Information about Sifnos in the Byzantine period is extremely limited. In the early Byzantine period, Sifnos belonged administratively to the province of Achaia in Eastern Illyricum and participated in the small Cyclades fleet. Its commercial importance grew during the middle Byzantine period. Furthermore, during the period of the Iconoclastic Controversy that raged within the Byzantine Empire for more than 100 years, many intellectuals and clerics found refuge in Sifnos, contributing to its spiritual revival.
After the Crusade of 1204, Sifnos joined the Duchy of Naxos, founded in 1207 by Marco Sanudo. In 1269 it was occupied again by the Byzantines, and in 1307 came under the control of Giannoulis Da Corugna, who declared himself independent ruler. Da Coruna fortified Kastro to withstand the Dukes of Naxos who laid claim to the island. In 1464 Sifnos passed into the hands of the Gozzadini family, where it remained until 1566, when the Turks conquered the Cyclades and the latter conceded administration to Joseph Nasi. However, the Gozzadini remained on the island until 1617, though subject to the rule of the Sultan they retained a certain shadow jurisdiction. (The surname Gozzadini is still found on the island today).

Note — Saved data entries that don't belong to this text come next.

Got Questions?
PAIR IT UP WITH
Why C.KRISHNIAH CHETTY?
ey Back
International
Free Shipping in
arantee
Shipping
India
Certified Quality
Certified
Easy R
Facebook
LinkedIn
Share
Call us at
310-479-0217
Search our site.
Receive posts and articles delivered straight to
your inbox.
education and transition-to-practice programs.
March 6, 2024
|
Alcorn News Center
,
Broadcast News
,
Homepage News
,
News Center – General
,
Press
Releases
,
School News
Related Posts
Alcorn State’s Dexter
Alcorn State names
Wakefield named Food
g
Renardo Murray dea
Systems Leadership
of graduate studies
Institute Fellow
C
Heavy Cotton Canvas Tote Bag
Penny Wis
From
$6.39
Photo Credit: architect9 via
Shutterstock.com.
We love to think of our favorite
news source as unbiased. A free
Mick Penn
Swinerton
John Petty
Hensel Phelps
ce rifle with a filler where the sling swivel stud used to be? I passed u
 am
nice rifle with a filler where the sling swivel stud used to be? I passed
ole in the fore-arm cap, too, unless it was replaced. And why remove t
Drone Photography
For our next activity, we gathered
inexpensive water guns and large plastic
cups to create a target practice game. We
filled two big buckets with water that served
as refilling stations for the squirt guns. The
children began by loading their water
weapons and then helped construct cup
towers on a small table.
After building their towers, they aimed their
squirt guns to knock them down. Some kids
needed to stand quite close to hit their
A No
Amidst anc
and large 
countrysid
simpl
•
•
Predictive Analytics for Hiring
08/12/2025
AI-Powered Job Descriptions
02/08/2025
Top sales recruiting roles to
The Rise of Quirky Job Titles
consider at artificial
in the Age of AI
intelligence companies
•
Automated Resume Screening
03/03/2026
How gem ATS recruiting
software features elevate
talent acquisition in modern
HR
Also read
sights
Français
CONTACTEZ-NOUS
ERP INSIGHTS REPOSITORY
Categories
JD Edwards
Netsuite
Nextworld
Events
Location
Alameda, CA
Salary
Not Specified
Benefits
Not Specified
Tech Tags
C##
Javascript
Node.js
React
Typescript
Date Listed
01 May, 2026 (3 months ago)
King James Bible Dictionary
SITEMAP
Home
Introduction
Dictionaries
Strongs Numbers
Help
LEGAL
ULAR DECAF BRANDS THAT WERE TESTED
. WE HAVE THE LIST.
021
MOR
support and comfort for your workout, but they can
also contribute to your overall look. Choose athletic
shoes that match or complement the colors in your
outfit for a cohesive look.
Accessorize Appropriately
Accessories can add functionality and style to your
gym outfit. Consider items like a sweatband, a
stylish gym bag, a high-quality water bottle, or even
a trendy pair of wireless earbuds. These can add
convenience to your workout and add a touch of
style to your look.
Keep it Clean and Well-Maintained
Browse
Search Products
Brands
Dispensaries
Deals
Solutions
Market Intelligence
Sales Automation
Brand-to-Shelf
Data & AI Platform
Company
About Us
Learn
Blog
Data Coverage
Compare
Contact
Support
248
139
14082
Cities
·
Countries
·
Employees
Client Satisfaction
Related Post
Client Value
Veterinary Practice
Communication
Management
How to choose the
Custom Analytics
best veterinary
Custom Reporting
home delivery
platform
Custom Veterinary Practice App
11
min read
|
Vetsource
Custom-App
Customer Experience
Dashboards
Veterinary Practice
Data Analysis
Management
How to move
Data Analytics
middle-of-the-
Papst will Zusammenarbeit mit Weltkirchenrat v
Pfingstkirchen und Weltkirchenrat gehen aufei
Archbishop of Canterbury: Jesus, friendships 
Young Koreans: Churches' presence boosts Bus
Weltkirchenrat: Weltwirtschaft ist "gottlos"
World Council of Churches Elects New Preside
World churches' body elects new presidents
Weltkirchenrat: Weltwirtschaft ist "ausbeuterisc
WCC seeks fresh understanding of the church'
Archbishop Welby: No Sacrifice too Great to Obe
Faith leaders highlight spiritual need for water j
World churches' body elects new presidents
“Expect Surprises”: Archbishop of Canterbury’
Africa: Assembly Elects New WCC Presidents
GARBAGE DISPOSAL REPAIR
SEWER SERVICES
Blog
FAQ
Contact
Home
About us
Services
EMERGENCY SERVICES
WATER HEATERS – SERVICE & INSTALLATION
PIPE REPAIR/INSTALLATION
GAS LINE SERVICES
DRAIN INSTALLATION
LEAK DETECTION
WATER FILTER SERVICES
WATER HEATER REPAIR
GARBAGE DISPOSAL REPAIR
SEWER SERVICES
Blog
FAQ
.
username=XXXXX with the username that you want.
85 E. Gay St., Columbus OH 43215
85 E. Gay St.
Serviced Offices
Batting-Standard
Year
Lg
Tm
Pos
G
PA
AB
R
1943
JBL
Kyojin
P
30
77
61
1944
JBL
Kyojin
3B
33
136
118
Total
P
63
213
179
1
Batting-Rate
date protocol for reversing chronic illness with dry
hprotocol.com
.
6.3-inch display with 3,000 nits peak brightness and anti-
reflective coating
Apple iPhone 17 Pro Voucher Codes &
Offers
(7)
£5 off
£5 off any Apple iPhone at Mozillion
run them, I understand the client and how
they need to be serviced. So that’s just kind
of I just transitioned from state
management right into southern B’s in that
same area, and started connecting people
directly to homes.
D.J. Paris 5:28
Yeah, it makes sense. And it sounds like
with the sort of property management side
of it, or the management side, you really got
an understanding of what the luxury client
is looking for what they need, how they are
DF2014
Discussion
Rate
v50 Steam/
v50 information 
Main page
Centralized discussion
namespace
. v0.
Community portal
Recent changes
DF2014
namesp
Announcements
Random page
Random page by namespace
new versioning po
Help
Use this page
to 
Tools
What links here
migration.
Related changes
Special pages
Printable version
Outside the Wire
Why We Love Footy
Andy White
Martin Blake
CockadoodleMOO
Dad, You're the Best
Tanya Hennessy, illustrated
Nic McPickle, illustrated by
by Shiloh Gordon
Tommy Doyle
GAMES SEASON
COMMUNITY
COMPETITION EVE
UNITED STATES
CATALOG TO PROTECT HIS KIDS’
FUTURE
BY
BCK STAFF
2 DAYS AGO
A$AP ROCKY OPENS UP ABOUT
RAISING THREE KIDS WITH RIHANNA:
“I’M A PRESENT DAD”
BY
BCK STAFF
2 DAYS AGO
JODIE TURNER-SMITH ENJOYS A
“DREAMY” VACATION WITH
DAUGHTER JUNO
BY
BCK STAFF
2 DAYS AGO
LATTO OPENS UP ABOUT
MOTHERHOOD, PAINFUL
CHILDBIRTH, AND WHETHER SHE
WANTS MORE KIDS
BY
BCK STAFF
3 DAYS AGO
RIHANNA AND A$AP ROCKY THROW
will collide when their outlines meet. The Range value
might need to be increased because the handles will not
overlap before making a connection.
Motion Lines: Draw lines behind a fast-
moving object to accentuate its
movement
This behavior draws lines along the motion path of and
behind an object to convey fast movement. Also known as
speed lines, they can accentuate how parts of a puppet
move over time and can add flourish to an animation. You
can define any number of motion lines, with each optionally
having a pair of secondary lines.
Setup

With the favorable treatment of the ruling Sultans in the following years, the island saw substantial economic, spiritual and intellectual development.
The economy of the island was based on agriculture, livestock rearing and trade, and was of significant proportions as evidenced by the presence of the consulates of France, England and Holland on the island.
In 1687, the famous School of the Holy Sepulchre (Panagios Tafos), also known as ‘Paideftirion of the Archipelago’ was founded in Sifnos, where the great teachers such as Emmanuel Trochani and Nikolaos Chrysogelos taught. 300 students from Sifnos and other parts of Greece enrolled at the School to study under a teacher for a period of five years. More than fifty Sifnians later went on to have important careers in the ecclesiastical hierarchy, occupying prominent seats. The school saw the first uses of the peer method of teaching used by Nikos Chrysogelos, who later became the first Minister of Education and established the first elementary schools. Three Sifnian Patriarchs, 47 Metropolitan bishops, as well as many writers, teachers and doctors of the time were graduates of the school.
Simultaneously in Sifnos conditions were established that favoured the development of community institutions of local self-government, the main governing body being the General Assembly of the Commons.
Sifnos participated in the Greek War of Independence 1821, with a regiment organised by Nicholas Chrysogelos, which was mainly active in the Peloponnese.
After the Revolution, Sifnos continued to excel in all fields, especially in literature, producing great scientists, writers and scholars such as Ioannis Gryparis, Nikolaos Dekavallas, Konstantinos Dialeismas, Iakovos Dragatsis, Aristos Kambanis, Apostolos Makrakis, Aristomenis Provelengios, Theodosis Sperantsas, Antonis Zilimon, Georgios Maridakis, and others.
The island fell under Italian occupation in the period from 1941 to 1944.
During the 19th and early 20th centuries, many Sifnians served as Members of Parliament, including Aristomenis Provelengios, Antonis Prezanis, the doctor, Georgios Koulouris and others, while Konstantinos Provelengios served as Minister of Justice, Finance, and later of the Interior.